[Opening DATA EXTRACT section]

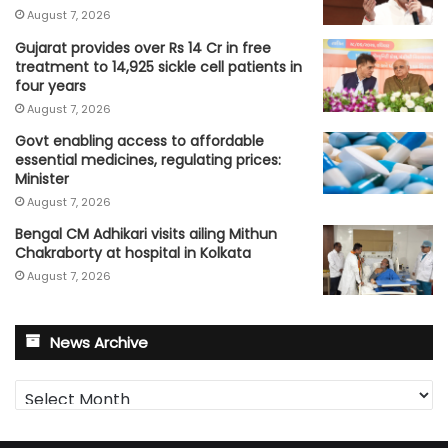
August 7, 2026
Gujarat provides over Rs 14 Cr in free
treatment to 14,925 sickle cell patients in
four years
August 7, 2026
Govt enabling access to affordable
essential medicines, regulating prices:
Minister
August 7, 2026
Bengal CM Adhikari visits ailing Mithun
Chakraborty at hospital in Kolkata
August 7, 2026
News Archive
News
Archive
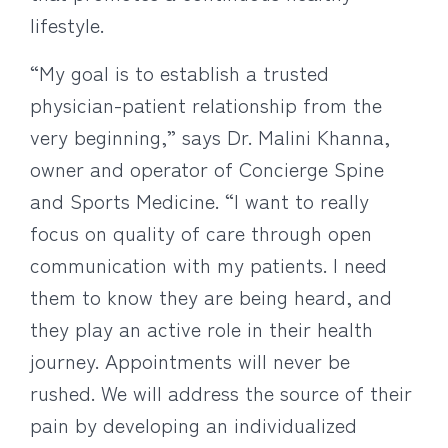
lifestyle.
“My goal is to establish a trusted
physician-patient relationship from the
very beginning,” says Dr. Malini Khanna,
owner and operator of Concierge Spine
and Sports Medicine. “I want to really
focus on quality of care through open
communication with my patients. I need
them to know they are being heard, and
they play an active role in their health
journey. Appointments will never be
rushed. We will address the source of their
pain by developing an individualized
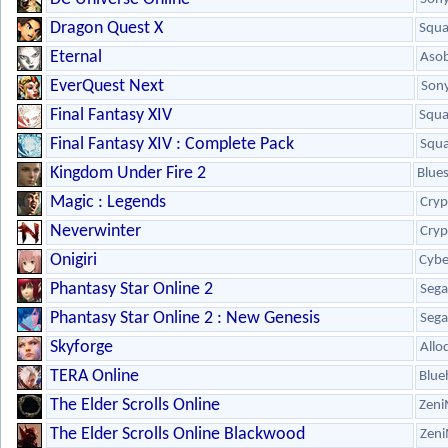
Dragon Quest X
Squa
Eternal
Aso
EverQuest Next
Son
Final Fantasy XIV
Squa
Final Fantasy XIV : Complete Pack
Squa
Kingdom Under Fire 2
Blue
Magic : Legends
Cryp
Neverwinter
Cryp
Onigiri
Cybe
Phantasy Star Online 2
Sega
Phantasy Star Online 2 : New Genesis
Sega
Skyforge
Allo
TERA Online
Blue
The Elder Scrolls Online
Zeni
The Elder Scrolls Online Blackwood
Zeni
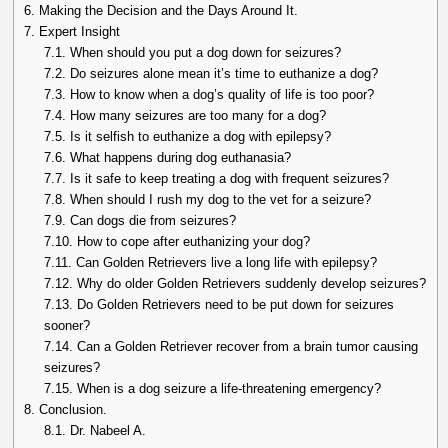
6.
Making the Decision and the Days Around It.
7.
Expert Insight
7.1.
When should you put a dog down for seizures?
7.2.
Do seizures alone mean it’s time to euthanize a dog?
7.3.
How to know when a dog’s quality of life is too poor?
7.4.
How many seizures are too many for a dog?
7.5.
Is it selfish to euthanize a dog with epilepsy?
7.6.
What happens during dog euthanasia?
7.7.
Is it safe to keep treating a dog with frequent seizures?
7.8.
When should I rush my dog to the vet for a seizure?
7.9.
Can dogs die from seizures?
7.10.
How to cope after euthanizing your dog?
7.11.
Can Golden Retrievers live a long life with epilepsy?
7.12.
Why do older Golden Retrievers suddenly develop seizures?
7.13.
Do Golden Retrievers need to be put down for seizures
sooner?
7.14.
Can a Golden Retriever recover from a brain tumor causing
seizures?
7.15.
When is a dog seizure a life-threatening emergency?
8.
Conclusion.
8.1.
Dr. Nabeel A.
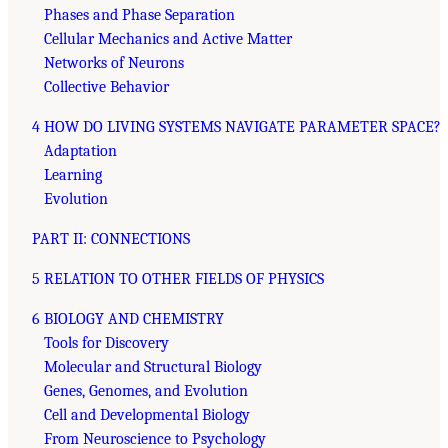
Phases and Phase Separation
Cellular Mechanics and Active Matter
Networks of Neurons
Collective Behavior
4 HOW DO LIVING SYSTEMS NAVIGATE PARAMETER SPACE?
Adaptation
Learning
Evolution
PART II: CONNECTIONS
5 RELATION TO OTHER FIELDS OF PHYSICS
6 BIOLOGY AND CHEMISTRY
Tools for Discovery
Molecular and Structural Biology
Genes, Genomes, and Evolution
Cell and Developmental Biology
From Neuroscience to Psychology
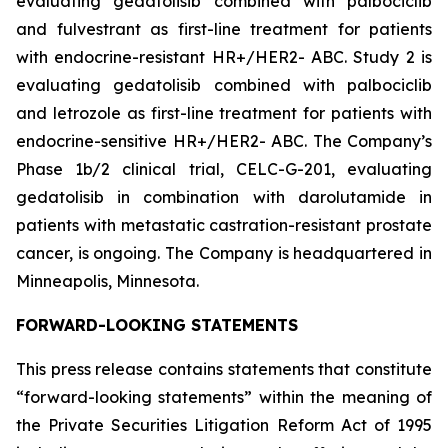
evaluating gedatolisib combined with palbociclib
and fulvestrant as first-line treatment for patients
with endocrine-resistant HR+/HER2- ABC. Study 2 is
evaluating gedatolisib combined with palbociclib
and letrozole as first-line treatment for patients with
endocrine-sensitive HR+/HER2- ABC. The Company’s
Phase 1b/2 clinical trial, CELC-G-201, evaluating
gedatolisib in combination with darolutamide in
patients with metastatic castration-resistant prostate
cancer, is ongoing. The Company is headquartered in
Minneapolis, Minnesota.
FORWARD-LOOKING STATEMENTS
This press release contains statements that constitute
“forward-looking statements” within the meaning of
the Private Securities Litigation Reform Act of 1995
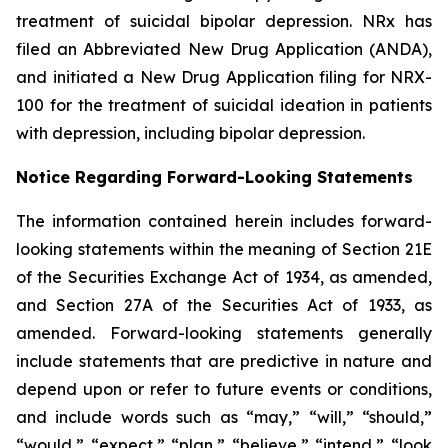
treatment of suicidal bipolar depression. NRx has
filed an Abbreviated New Drug Application (ANDA),
and initiated a New Drug Application filing for NRX-
100 for the treatment of suicidal ideation in patients
with depression, including bipolar depression.
Notice Regarding Forward-Looking Statements
The information contained herein includes forward-
looking statements within the meaning of Section 21E
of the Securities Exchange Act of 1934, as amended,
and Section 27A of the Securities Act of 1933, as
amended. Forward-looking statements generally
include statements that are predictive in nature and
depend upon or refer to future events or conditions,
and include words such as “may,” “will,” “should,”
“would,” “expect,” “plan,” “believe,” “intend,” “look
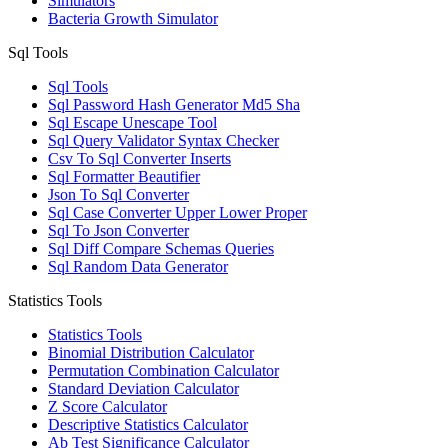
Simulators
Bacteria Growth Simulator
Sql Tools
Sql Tools
Sql Password Hash Generator Md5 Sha
Sql Escape Unescape Tool
Sql Query Validator Syntax Checker
Csv To Sql Converter Inserts
Sql Formatter Beautifier
Json To Sql Converter
Sql Case Converter Upper Lower Proper
Sql To Json Converter
Sql Diff Compare Schemas Queries
Sql Random Data Generator
Statistics Tools
Statistics Tools
Binomial Distribution Calculator
Permutation Combination Calculator
Standard Deviation Calculator
Z Score Calculator
Descriptive Statistics Calculator
Ab Test Significance Calculator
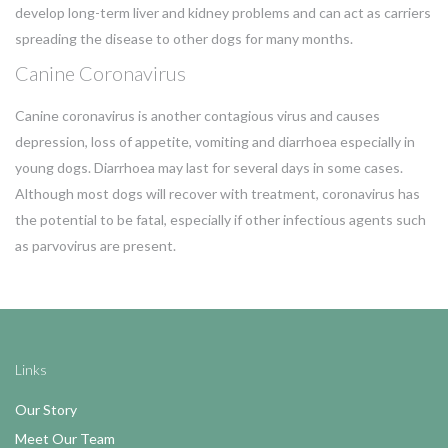
develop long-term liver and kidney problems and can act as carriers
spreading the disease to other dogs for many months.
Canine Coronavirus
Canine coronavirus is another contagious virus and causes
depression, loss of appetite, vomiting and diarrhoea especially in
young dogs. Diarrhoea may last for several days in some cases.
Although most dogs will recover with treatment, coronavirus has
the potential to be fatal, especially if other infectious agents such
as parvovirus are present.
Links
Our Story
Meet Our Team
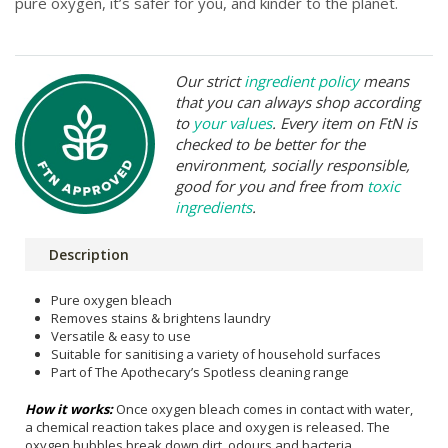
pure oxygen, it’s safer for you, and kinder to the planet.
Our strict
ingredient policy
means
that you can always shop according
to
your values
. Every item on FtN is
checked to be better for the
environment, socially responsible,
good for you and free from
toxic
ingredients
.
Description
Pure oxygen bleach
Removes stains & brightens laundry
Versatile & easy to use
Suitable for sanitising a variety of household surfaces
Part of The Apothecary’s Spotless cleaning range
How it works:
Once oxygen bleach comes in contact with water,
a chemical reaction takes place and oxygen is released. The
oxygen bubbles break down dirt, odours and bacteria.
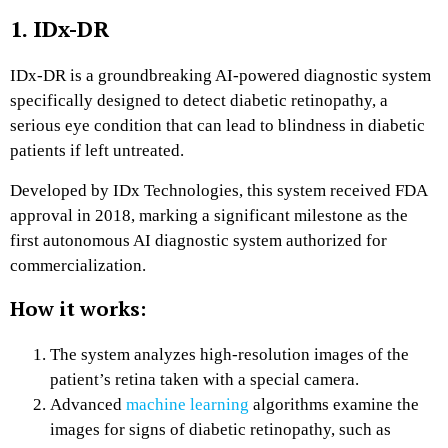
1. IDx-DR
IDx-DR is a groundbreaking AI-powered diagnostic system
specifically designed to detect diabetic retinopathy, a
serious eye condition that can lead to blindness in diabetic
patients if left untreated.
Developed by IDx Technologies, this system received FDA
approval in 2018, marking a significant milestone as the
first autonomous AI diagnostic system authorized for
commercialization.
How it works:
The system analyzes high-resolution images of the
patient’s retina taken with a special camera.
Advanced
machine learning
algorithms examine the
images for signs of diabetic retinopathy, such as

[Closing DATA EXTRACT section]

▶ [EXERCISE INSTRUCTIONS] From the line holding "Conclusion." to the line holding "Cell and Developmental Biology", both included, retype the entries above exactly and drop the pictures.

▶ [SOLUTION]
Conclusion.
8.1.
Dr. Nabeel A.
Phases and Phase Separation
Cellular Mechanics and Active Matter
Networks of Neurons
Collective Behavior
4 HOW DO LIVING SYSTEMS NAVIGATE PARAMETER SPACE?
Adaptation
Learning
Evolution
PART II: CONNECTIONS
5 RELATION TO OTHER FIELDS OF PHYSICS
6 BIOLOGY AND CHEMISTRY
Tools for Discovery
Molecular and Structural Biology
Genes, Genomes, and Evolution
Cell and Developmental Biology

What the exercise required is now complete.